If th 6 and th 15 terms of an AP are 22 and 49 respectively, then its th 20 term is
Answers
a=3
d=7
a20=a+19d
= 3+19(7)
= 3+133
=136
so the 20th term is 136 ....
Hope it helps u..
mark me as brainlist
Answer:
20th term of the A.P = 64
Step-by-step explanation:
Given:
- 6th term of the A.P = 22
- 15th term of the A.P = 49
To Find:
- The 20th term
Solution:
First we have to find the first term and common difference of the A.P
The 6th term of an A.P is given by,
a₆ = a₁ + (6 - 1) × d
a₁ + 5d = 22 ----(1)
The 15th term of the A.P is given by,
a₁₅ = a₁ + (15 - 1) × d
a₁₅ = a₁ + 14d
By given,
a₁ + 14d = 49-----(2)
Solving equation 1 and 2 by elimination method,
a₁ + 14d = 49
a₁ + 5d = 22
9d = 27
d = 27/9
d = 3
Hence the common difference of the A.P is 3.
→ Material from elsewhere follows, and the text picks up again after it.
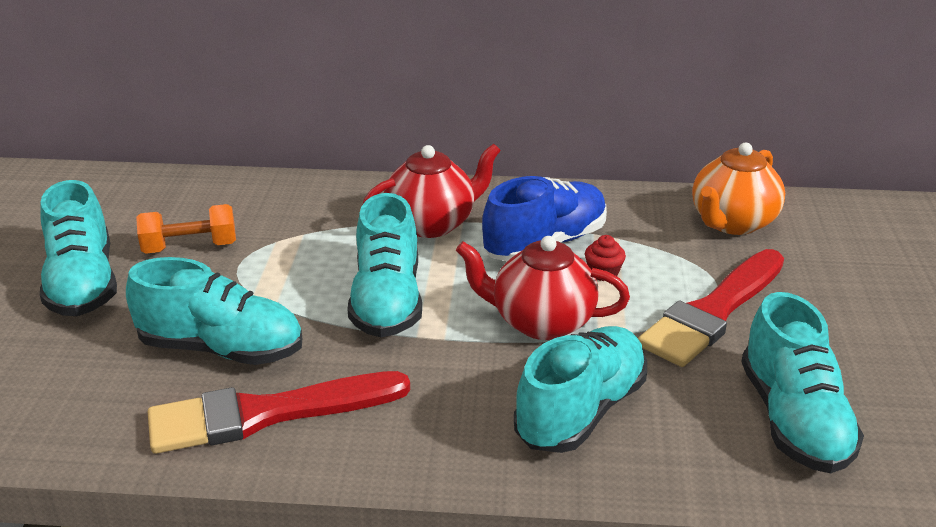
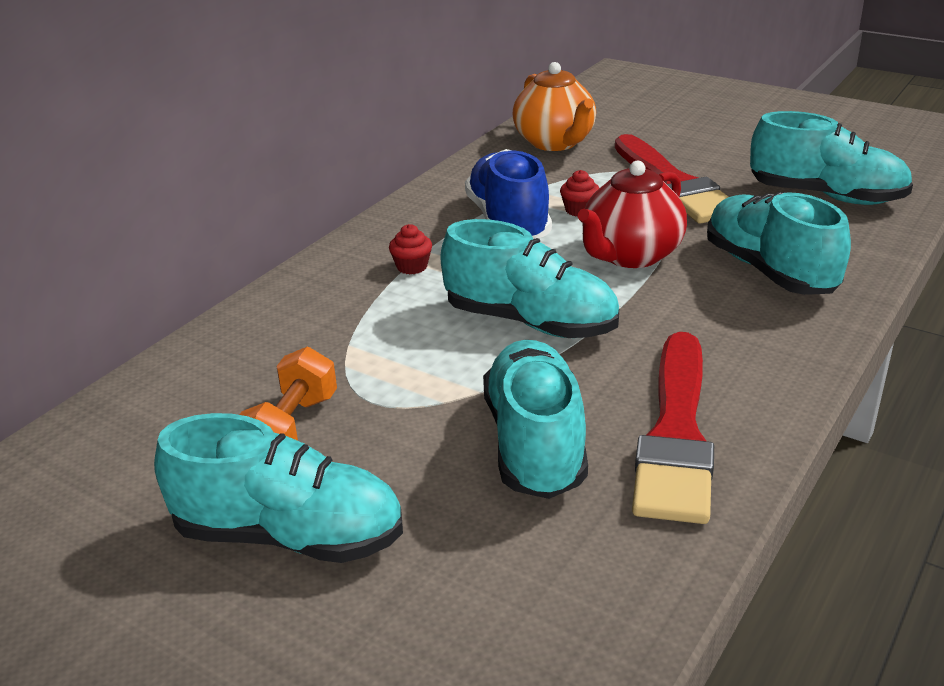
camera: 60 degrees left, 0 degrees up
turquoise shoe [126,257,302,365] -> turquoise shoe turned 45 degrees counterclockwise [483,340,588,499]
red teapot [363,143,501,238] -> red cupcake [389,224,432,274]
Substitute the value of d in equation 1
a₁ + 5 × 3 = 22
a₁ = 22 - 15
a₁ = 7
Hence the first term of the A.P is 7.
Now the 20th term of the A.P is given by,
a₂₀ = a₁ + 19d
Substituting the value,
a₂₀ = 7 + 19 × 3
a₂₀ = 7 + 57
a₂₀ = 64
Hence the 20th term of the A.P is 64.